Descent into Madness using Logistic Regression (My 4th Machine Learning Algorithm)
In the Linear Classifiers course in the Cornell Machine Learning Certificate program, you end up implementing two classification machine learning algorithms: the Perceptron (which I discussed in my previous blog) and Logistic Regression.
Logistic Regression turns out to be a confusing name, or it was for me when I first heard it, because typically a “regression” algorithm for machine learning is **not** a classification (0 or 1), but rather an algorithm designed to predict a specific value — a commonly used example being the sales price of a home given its characteristics. In fact, the similarly named Linear Regression — which **is** a regression ML model — was also discussed and demonstrated in the same class.
We didn’t actually implement Linear Regression in the lab ourselves. It turns out solving a Linear Regression problem with matrix multiplication has what is referred to as a “closed form” solution, and in this case an entire class of problems can be solved with a single line of code. This code finds the hyperplane that results the the lowest margin of error across the points in the data set, and while doing the math by hand would be tricky and take a while, it’s super quick and easy for a computer. The course walks through a basic Linear Regression demo, but I guess the implementation is easy enough they didn’t think it was worthwhile as a graded exercise. I tend to agree with that decision.
While Linear Regression will spit out a best guess for a specific answer to a question, Logistic Regression returns either a yes or no, 1 or 0, positive or negative response. By this time in the certificate series, you’ve already implemented two other classification algorithms — the Perceptron and Naive Bayes. Each of them are useful in different scenarios — Naive Bayes when you don’t have a lot of data, your data are low-dimensional, and you can get away making assumptions about the distribution of the data; and the Perceptron when you have lots of data, the data are high-dimensional ,**AND** a hyperplane exists that can cleanly separate the two.
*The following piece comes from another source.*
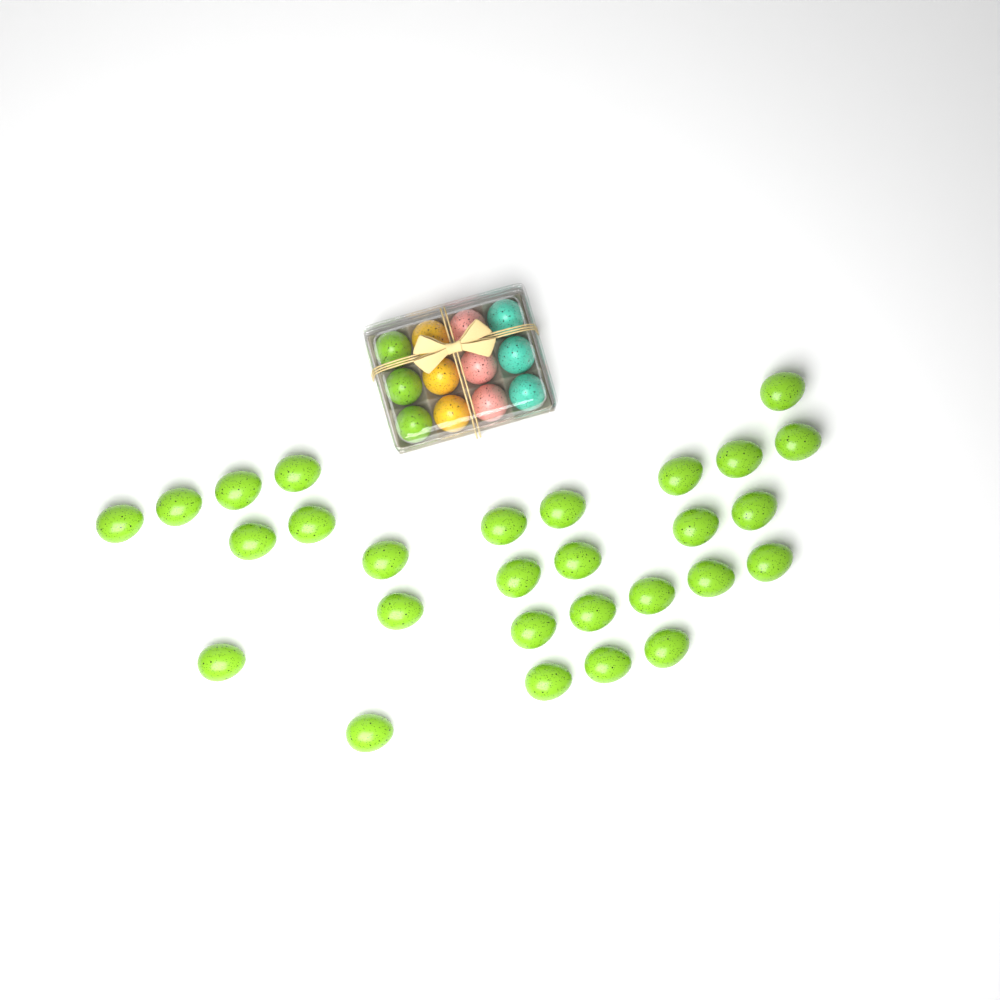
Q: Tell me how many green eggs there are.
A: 31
So why a third one?
Logistic Regression, it turns out, solves problems that the Perceptron could not, and can use lots of actual data without having to make assumptions about the distribution of it, meaning it can be more accurate than Naive Bayes. The second part makes a lot of sense to me: predictions based on actual data should be more accurate than predictions based on assumptions about data, so if you have it, use it! But how Logistic Regression solved the Perceptron problem turned out to be the crux of the class from my view.
In the real world, data are noisy, and there are likely lots and lots of data sets where points with different labels end up intermingling to some degree or another. Since the Perceptron needs to be able to get the labels right 100% of the time on the training data, this makes it impractical for a significant swath of real-world machine learning challenges. Given the simplicity of the approach, there’s simply no way to produce a reliable answer if a definitive separating hyperplane doesn’t exist.
Logistic Regression ends up solving this problem in part by using gradient descent to approximate (as close as possible), rather than precisely define, a separating hyperplane. I won’t go into the heavy math here, but basically I equate the solution to dropping a marble in a steel bowl and seeing which direction it bounces. The maths in Logistic Regression result in a solution that lies along an unknown point in a convex line. This is handy, because we know right away there is a single minimum point (there’s only one point making up the bottom of the bowl). We can, as usual, start with a guess as to where that minimum might be, and once again use 0’s to form the separating hyperplane matrix to start, just like with the Perceptron. We “drop the marble” and learn based on some algebra (yay!) and calculus (ugh! 🤓) which direction leads to the minimum point. We use this information to adjust our hyperplane guess, and then drop the marble again a little lower in the bowl and see how it bounces (i.e. how much more accurate are we now?). This continues through some number of iterations or until our loss (the measure of inaccuracies in our predictions of the training data) reaches the point that we are “close enough” to the actual minimum — which may or may not be possible to determine with exact precision— to call our model good. Or, to finish our marble analogy, we continue until the marble bounces closes enough to straight back up to satisfy our requirements.
This bypasses the Perceptron problem because it does not require 100% accuracy — meaning we can generate a powerful predictive model even with noise in the data set. And in situations where you have lots of data, the predictions should be substantially more accurate than what you would get using Naive Bayes. While this was the most complicated algorithm to implement so far, the power and the value proposition of Logistic Regression for classification problems was evident, and now that I understand what’s going on behind the scenes, I feel a lot more confident about using it to solve real-world problems.